Harrison responded with several illuminating facts that directly contradicted Washington’s claims. Harrison pointed out disparities in areas such as school funding for Blacks and whites, and the continuing imposition of segregated laws. He also highlighted how states like Texas were trying to repeal the Fourteenth and Fifteenth Amendments to disenfranchise African-Americans. Harrison stated that although Washington was a “great leader” his leadership was “by grace of white people who elect colored people’s leaders for them.” Harrison would pay for daring to criticize Washington.

Nearly a year later Washington would get revenge, with the help of Charles W. Anderson, New York City’s leading Black Republican. Anderson along with Washington’s assistant, Emmett Scott, New York City Postmaster, Edward M. Morgan and Fred R. Moore, publisher of the New York Age, met to discuss punishing Harrison.

Not long after these powerful men met Harrison would be refused a promotion, would have a salary increase reduced and would be eventually fired. After his removal from the post office Harrison found lower paying work as a speaker, writer and organizer for the Socialist Party, and earned extra money as a tutor.

From 1912 to14 Harrison worked full-time for the Socialist Party. But he became dissatisfied with the party because of the larger party’s failure to embrace more revolutionary direct action agitations tactics to uplift the lot of the working-class and their failure to adequately address the race question. Harrison had argued that Socialists had to speak out on the race question because Blacks were the “most ruthlessly exploited working class group in America.”

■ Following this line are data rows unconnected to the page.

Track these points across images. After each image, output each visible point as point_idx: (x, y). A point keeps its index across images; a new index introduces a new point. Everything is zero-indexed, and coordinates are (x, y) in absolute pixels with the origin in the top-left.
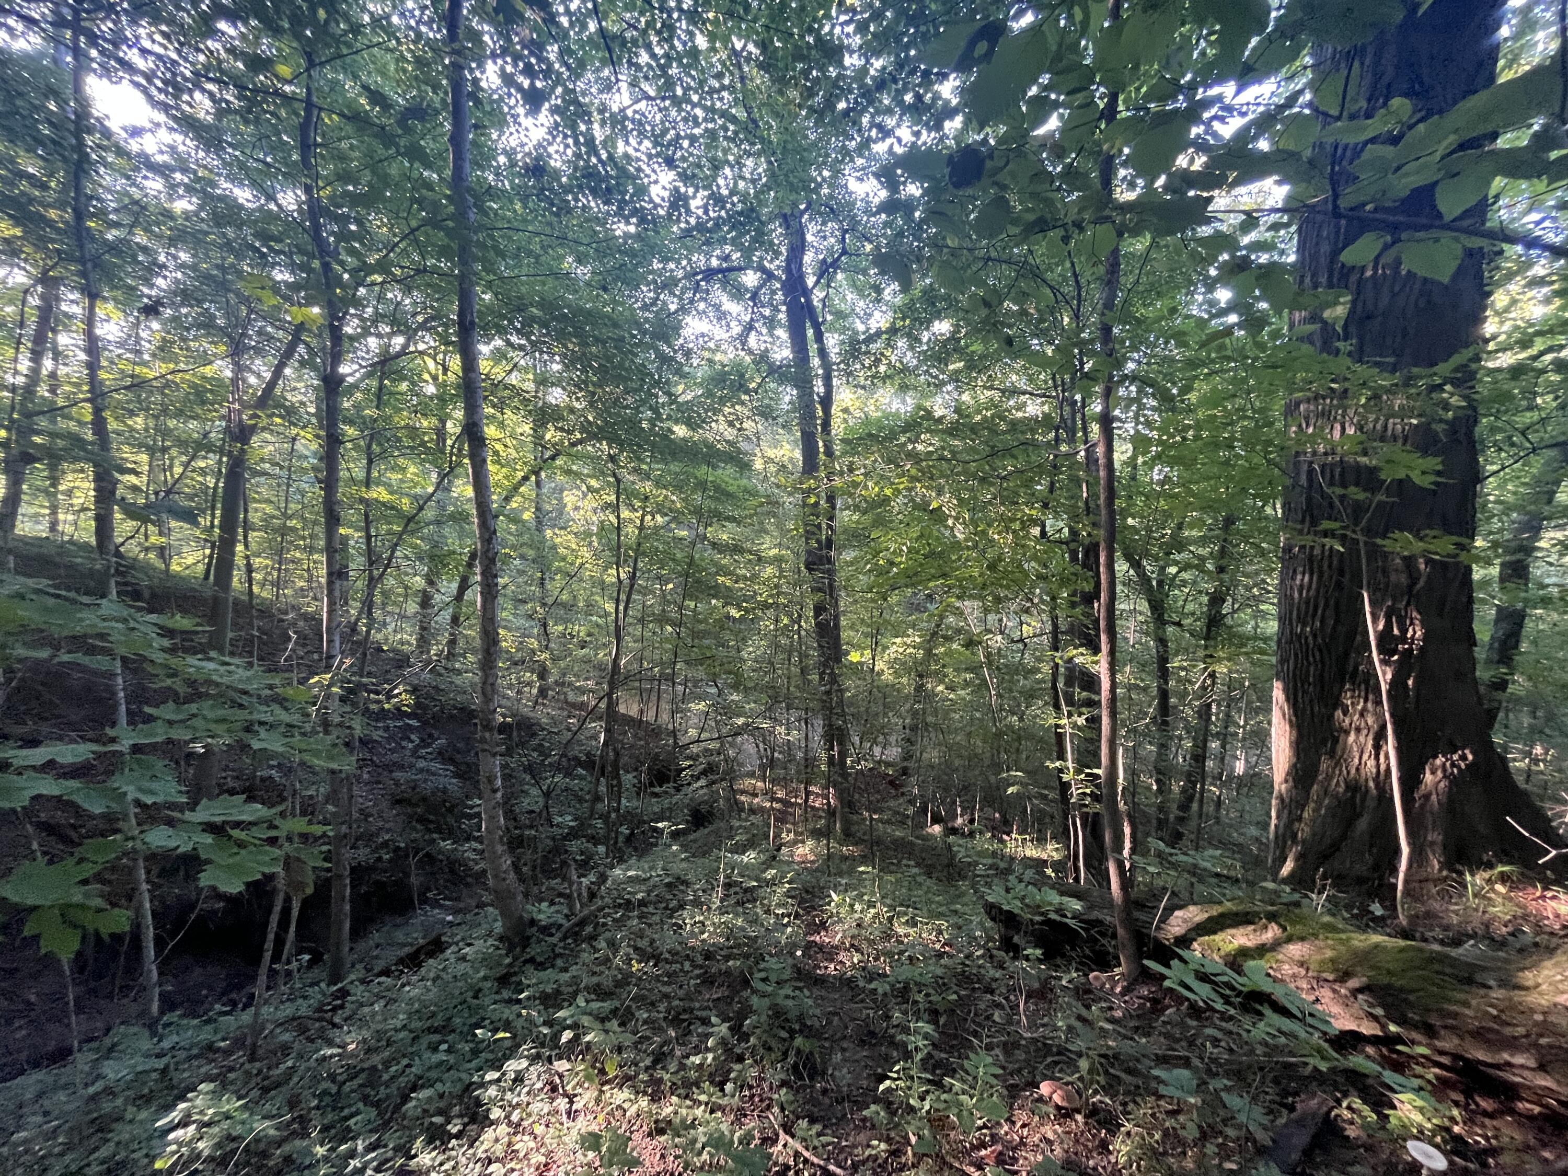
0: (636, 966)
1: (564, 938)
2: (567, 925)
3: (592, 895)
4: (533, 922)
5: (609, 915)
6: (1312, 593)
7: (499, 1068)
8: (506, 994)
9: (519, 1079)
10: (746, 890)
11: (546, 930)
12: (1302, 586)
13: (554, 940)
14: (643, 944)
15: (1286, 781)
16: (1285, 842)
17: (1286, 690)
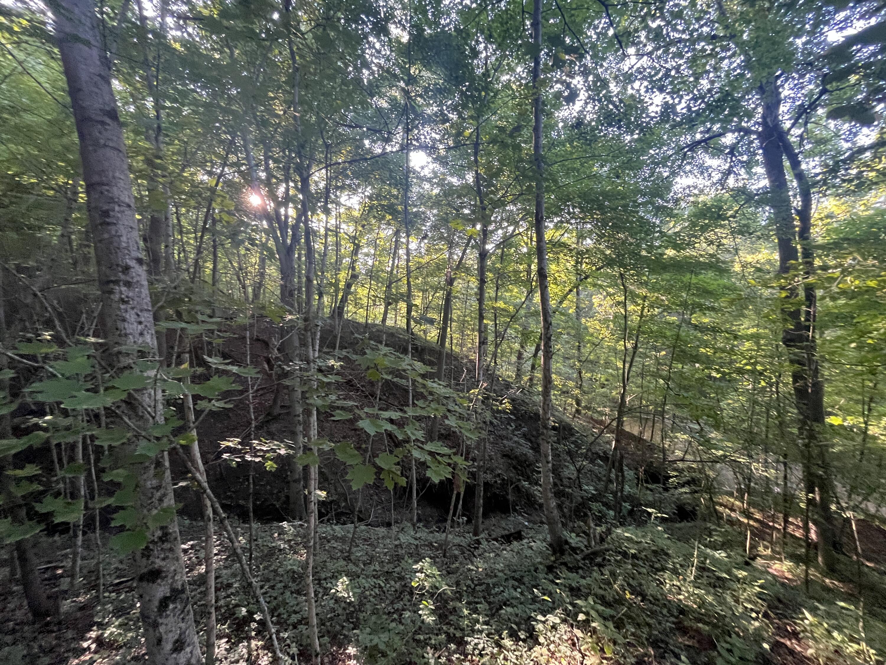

In 1914, Harrison would move away from the Socialists after becoming the target of internal attacks for his criticisms of the party.

Harrison then embarked on a more independent path, which would lead to his creation of the Radical Forum, The New Negro Movement, The Liberty League and The Voice newspaper. The Radical Forum held lectures throughout Harlem and New York City on a variety of topics. 1915 saw the birth of his New Negro Movement which was “a race conscious, internationalist, mass-based movement for ‘political equality, social justice, civic opportunity and economic power’” geared toward the “Negro common people” and urging defense of self, family and “race” in the face of “lynching and white supremacy.”

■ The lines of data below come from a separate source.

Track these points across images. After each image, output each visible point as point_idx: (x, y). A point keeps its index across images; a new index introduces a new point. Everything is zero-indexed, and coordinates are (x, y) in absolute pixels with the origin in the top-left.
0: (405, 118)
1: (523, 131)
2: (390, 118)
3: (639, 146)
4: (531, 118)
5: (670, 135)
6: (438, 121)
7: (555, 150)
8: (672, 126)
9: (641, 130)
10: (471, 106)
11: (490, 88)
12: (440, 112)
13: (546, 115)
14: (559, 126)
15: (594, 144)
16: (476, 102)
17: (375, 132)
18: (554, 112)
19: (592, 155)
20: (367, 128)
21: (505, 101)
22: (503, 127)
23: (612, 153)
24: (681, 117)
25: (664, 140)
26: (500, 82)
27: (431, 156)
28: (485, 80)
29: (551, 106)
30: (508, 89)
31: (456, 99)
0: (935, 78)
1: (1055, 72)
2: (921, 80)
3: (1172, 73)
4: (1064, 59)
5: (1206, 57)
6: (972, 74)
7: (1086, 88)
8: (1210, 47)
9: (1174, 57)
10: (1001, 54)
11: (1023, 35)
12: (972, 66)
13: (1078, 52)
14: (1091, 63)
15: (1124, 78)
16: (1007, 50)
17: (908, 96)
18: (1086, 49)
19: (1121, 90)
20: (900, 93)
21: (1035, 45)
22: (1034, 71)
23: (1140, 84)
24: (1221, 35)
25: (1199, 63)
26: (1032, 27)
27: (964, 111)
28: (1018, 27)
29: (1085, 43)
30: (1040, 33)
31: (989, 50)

It was around this time that a then disenchanted Marcus Garvey, who had been planning to return to Jamaica, was taken to a Harrison lecture by Jamaican socialist W.A. Domingo. Garvey was so enthralled with Harrison’s oratory that he joined the Liberty League, although he would later leave to continue his work with the UNIA. Garvey would implement many of Harrison’s tactics and teachings in his subsequent organizations.

The final chapters of this biography discusses the further financial difficulties Harrison had funding his organizations, as well as other later conflicts he would have with other Black organizations like the NAACP and figures like W.E.B. DuBois. Dr Jeffrey B. Perry’s book on Hubert Harrison is an invaluable resource on an important figure in early 20th Century America. Five stars. It’s required reading.

Dr. Jeffrey B. Perry, who describes himself as “an independent working class scholar,” was formally educated at Princeton, Harvard, Rutgers and Columbia.